Aim: Put the lines of the listing below into a numbered list, skipping blank lines, starting at the first line of the listing and ending at the line containing "picture [266, 25, 662, 166]".

Stored records:
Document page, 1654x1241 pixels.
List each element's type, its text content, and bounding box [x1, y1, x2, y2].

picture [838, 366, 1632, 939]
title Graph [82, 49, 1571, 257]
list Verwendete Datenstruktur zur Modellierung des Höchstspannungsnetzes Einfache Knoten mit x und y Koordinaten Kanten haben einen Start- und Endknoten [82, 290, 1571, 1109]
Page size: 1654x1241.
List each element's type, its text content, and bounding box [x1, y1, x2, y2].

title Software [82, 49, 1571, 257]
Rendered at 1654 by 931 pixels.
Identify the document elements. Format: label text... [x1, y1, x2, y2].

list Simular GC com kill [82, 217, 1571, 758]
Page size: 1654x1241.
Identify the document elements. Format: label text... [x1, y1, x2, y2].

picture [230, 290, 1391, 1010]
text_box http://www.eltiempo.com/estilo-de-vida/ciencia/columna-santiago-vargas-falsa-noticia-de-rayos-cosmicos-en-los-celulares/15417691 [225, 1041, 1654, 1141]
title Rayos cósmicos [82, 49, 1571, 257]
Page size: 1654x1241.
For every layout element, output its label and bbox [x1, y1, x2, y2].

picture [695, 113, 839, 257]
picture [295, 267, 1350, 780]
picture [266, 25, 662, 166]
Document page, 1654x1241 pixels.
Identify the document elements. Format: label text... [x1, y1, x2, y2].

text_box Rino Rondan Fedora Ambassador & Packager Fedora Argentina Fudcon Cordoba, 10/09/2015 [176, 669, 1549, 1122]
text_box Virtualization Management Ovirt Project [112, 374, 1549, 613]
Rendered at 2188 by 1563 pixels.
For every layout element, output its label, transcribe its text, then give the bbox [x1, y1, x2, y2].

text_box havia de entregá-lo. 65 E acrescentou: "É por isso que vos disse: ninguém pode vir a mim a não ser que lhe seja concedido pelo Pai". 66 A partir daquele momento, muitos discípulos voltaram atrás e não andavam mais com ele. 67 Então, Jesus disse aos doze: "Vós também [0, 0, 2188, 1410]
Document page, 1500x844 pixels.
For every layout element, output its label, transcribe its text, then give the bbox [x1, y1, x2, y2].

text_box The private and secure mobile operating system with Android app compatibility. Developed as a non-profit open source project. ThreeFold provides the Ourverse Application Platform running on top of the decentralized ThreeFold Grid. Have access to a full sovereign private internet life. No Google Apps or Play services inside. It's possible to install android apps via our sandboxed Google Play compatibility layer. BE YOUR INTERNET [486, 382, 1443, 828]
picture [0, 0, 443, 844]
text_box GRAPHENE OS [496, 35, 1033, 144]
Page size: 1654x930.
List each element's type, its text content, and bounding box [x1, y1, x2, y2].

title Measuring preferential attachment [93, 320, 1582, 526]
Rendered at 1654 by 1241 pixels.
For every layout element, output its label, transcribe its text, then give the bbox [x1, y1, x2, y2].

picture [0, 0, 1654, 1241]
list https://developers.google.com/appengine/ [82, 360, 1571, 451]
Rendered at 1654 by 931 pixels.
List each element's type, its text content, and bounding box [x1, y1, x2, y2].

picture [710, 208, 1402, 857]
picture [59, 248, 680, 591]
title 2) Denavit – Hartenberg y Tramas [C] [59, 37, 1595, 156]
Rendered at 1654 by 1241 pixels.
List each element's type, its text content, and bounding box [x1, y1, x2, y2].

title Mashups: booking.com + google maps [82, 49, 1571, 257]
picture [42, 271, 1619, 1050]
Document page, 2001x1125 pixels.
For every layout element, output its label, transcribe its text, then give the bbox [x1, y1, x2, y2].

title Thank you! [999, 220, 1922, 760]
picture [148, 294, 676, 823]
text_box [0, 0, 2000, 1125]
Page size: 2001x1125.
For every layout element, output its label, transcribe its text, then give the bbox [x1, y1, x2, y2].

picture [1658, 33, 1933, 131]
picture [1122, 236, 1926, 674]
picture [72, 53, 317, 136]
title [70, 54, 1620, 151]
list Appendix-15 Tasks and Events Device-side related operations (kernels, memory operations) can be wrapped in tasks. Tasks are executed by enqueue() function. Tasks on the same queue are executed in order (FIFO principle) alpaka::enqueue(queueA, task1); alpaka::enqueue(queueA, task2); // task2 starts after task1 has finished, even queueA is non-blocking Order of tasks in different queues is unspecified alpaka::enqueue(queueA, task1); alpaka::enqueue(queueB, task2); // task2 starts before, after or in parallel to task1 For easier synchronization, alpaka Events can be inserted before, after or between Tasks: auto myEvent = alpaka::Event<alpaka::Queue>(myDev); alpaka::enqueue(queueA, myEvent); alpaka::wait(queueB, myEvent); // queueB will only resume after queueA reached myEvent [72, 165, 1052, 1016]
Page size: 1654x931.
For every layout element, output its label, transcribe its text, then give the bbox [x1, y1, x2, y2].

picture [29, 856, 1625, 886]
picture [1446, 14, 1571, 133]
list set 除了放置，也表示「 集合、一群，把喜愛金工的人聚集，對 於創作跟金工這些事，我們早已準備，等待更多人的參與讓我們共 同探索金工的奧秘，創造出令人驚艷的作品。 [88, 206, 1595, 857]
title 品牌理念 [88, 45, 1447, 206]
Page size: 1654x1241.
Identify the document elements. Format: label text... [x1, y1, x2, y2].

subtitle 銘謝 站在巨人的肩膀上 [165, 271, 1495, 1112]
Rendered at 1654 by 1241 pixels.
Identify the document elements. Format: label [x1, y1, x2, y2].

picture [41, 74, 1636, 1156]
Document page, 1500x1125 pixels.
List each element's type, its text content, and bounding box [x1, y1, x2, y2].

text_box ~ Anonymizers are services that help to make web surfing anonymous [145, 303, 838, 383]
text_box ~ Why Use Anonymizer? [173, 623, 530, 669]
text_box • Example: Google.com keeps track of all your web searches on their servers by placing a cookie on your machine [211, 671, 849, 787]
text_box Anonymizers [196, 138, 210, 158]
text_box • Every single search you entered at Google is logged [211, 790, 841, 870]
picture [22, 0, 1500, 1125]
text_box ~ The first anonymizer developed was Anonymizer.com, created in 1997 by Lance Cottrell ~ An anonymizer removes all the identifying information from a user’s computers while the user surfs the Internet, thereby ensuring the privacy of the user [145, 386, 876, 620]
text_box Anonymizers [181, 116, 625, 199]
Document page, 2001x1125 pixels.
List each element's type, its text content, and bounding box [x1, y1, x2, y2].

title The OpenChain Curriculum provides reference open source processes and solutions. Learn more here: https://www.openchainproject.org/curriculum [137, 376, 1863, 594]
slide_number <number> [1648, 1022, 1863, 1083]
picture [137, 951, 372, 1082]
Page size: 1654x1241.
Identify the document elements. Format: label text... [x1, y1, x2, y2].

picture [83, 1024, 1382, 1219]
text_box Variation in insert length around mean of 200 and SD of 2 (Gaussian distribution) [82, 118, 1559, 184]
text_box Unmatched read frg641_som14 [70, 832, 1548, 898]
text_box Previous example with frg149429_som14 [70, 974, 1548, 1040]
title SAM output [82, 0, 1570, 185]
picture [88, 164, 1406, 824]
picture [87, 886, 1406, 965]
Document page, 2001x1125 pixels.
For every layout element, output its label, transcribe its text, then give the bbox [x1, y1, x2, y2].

Solution to this exercise:
1. Document page, 1654x1241 pixels.
2. List each element's type, its text content, and bounding box [x1, y1, x2, y2].
3. picture [838, 366, 1632, 939]
4. title Graph [82, 49, 1571, 257]
5. list Verwendete Datenstruktur zur Modellierung des Höchstspannungsnetzes Einfache Knoten mit x und y Koordinaten Kanten haben einen Start- und Endknoten [82, 290, 1571, 1109]
6. Page size: 1654x1241.
7. List each element's type, its text content, and bounding box [x1, y1, x2, y2].
8. title Software [82, 49, 1571, 257]
9. Rendered at 1654 by 931 pixels.
10. Identify the document elements. Format: label text... [x1, y1, x2, y2].
11. list Simular GC com kill [82, 217, 1571, 758]
12. Page size: 1654x1241.
13. Identify the document elements. Format: label text... [x1, y1, x2, y2].
14. picture [230, 290, 1391, 1010]
15. text_box http://www.eltiempo.com/estilo-de-vida/ciencia/columna-santiago-vargas-falsa-noticia-de-rayos-cosmicos-en-los-celulares/15417691 [225, 1041, 1654, 1141]
16. title Rayos cósmicos [82, 49, 1571, 257]
17. Page size: 1654x1241.
18. For every layout element, output its label and bbox [x1, y1, x2, y2].
19. picture [695, 113, 839, 257]
20. picture [295, 267, 1350, 780]
21. picture [266, 25, 662, 166]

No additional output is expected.